In Freiburg im Breisgau tut sich was – und das nicht nur bei den Studierenden, die auf den Prüfungsstress zulaufen. Die Stadt hat ein neues Angebot ins Leben gerufen, das sich an die internationale Studentenschaft richtet. Schwimmkurse sind gefragt wie nie zuvor! Das hat einen ernsten Hintergrund: Nach dem tragischen Ertrinken eines ausländischen Studenten im Flückingersee im Jahr 2025 wurde die Notwendigkeit solcher Kurse offensichtlich. Viele Studierende, wie beispielsweise Changje He, haben nie schwimmen gelernt. Das birgt Risiken, besonders wenn man bedenkt, dass die Deutsche Lebens-Rettungs-Gesellschaft (DLRG) im vergangenen Jahr 43 Badeunfälle in Baden-Württemberg verzeichnete, die meist in offenen Gewässern stattfanden.
Das Studierendenwerk Freiburg hat sich dieser Herausforderung angenommen und bietet Schwimmkurse für Anfänger an, die von Geschäftsführer Clemens Metz geleitet werden. Die Kurse finden in der Freiburger Keidel-Therme statt und richten sich speziell an Studierende ohne Vorkenntnisse. Ziel ist es, das „Seepferdchen“ zu erreichen – ganz wichtig für mehr Sicherheit im Wasser! Die Einheiten finden zwei Mal pro Woche in verschiedenen Bädern in und um Freiburg, wie dem Westbad und dem Freibad St. Georgen, statt. Jede Einheit dauert etwa 30 Minuten, um eine Überforderung zu vermeiden.
Ein kleiner Beitrag zur Sicherheit
Die Kursreihe umfasst zehn Einheiten und kostet lediglich 25 Euro. Ein echtes Schnäppchen, wenn man bedenkt, wie wertvoll die Fähigkeit zu schwimmen ist! Allerdings gibt es auch organisatorische Herausforderungen, wie die Suche nach ausgebildeten Schwimmlehrkräften und die Reservierung von Becken. Die Nachfrage ist hoch, sodass Interessierte sich vorerst nur anmelden können, wenn sie direkt angeschrieben werden. Eine Warteliste ist also unumgänglich.

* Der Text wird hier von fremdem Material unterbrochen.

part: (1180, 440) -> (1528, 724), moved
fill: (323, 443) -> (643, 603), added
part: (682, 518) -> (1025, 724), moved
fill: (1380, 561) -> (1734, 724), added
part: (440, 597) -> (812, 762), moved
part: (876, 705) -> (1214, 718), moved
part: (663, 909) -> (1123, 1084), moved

Die Schwimmkurse sollen zum Sommersemester starten und ein fester Bestandteil des Service für Studierende werden. Es ist eine proaktive Maßnahme, die nicht nur den Studierenden zugutekommt, sondern auch der gesamten Gemeinschaft. Schließlich ist das Schwimmen nicht nur ein Freizeitvergnügen, sondern auch eine wichtige Fähigkeit, die Leben retten kann.
Wassergewöhnung schon für die Kleinsten
Aber nicht nur für Studierende ist das Schwimmen wichtig. Frühzeitige Wassergewöhnung bei Kindern ist ebenfalls entscheidend. Kinder sollten möglichst früh mit Wasser in Berührung kommen, sei es in der Badewanne, der Dusche oder sogar bei Babyschwimmkursen. Der spielerische Umgang mit Wasser fördert nicht nur die Sicherheit, sondern hilft auch, Wasserangst zu vermeiden. Bei all dem Spaß im Wasser sollte jedoch nie die Aufsicht fehlen! Es gibt Warnungen, dass der Einsatz von Schwimmhilfen wie Schwimmringen oder -sitzen die Gewöhnung an Wasser stark behindern kann. Haltgebende Schwimmhilfen, wie Schwimmbretter, können verloren gehen und beeinträchtigen die Körperbewegungen im Wasser. Das macht es für Kinder schwierig, ihre eigenen Bewegungen richtig einzuschätzen.
Die Freiburger Schwimmkurse sind ein wichtiger Schritt in die richtige Richtung – sowohl für internationale Studierende als auch für die Sicherheit der kommenden Generationen. In einer Stadt, die von Wasser umgeben ist, sollten alle die Möglichkeit haben, schwimmen zu lernen und sich sicher im Wasser zu bewegen. Und wer weiß, vielleicht entdecken einige Studierende ja auch die Freude am Schwimmen und entwickeln eine neue Leidenschaft dafür!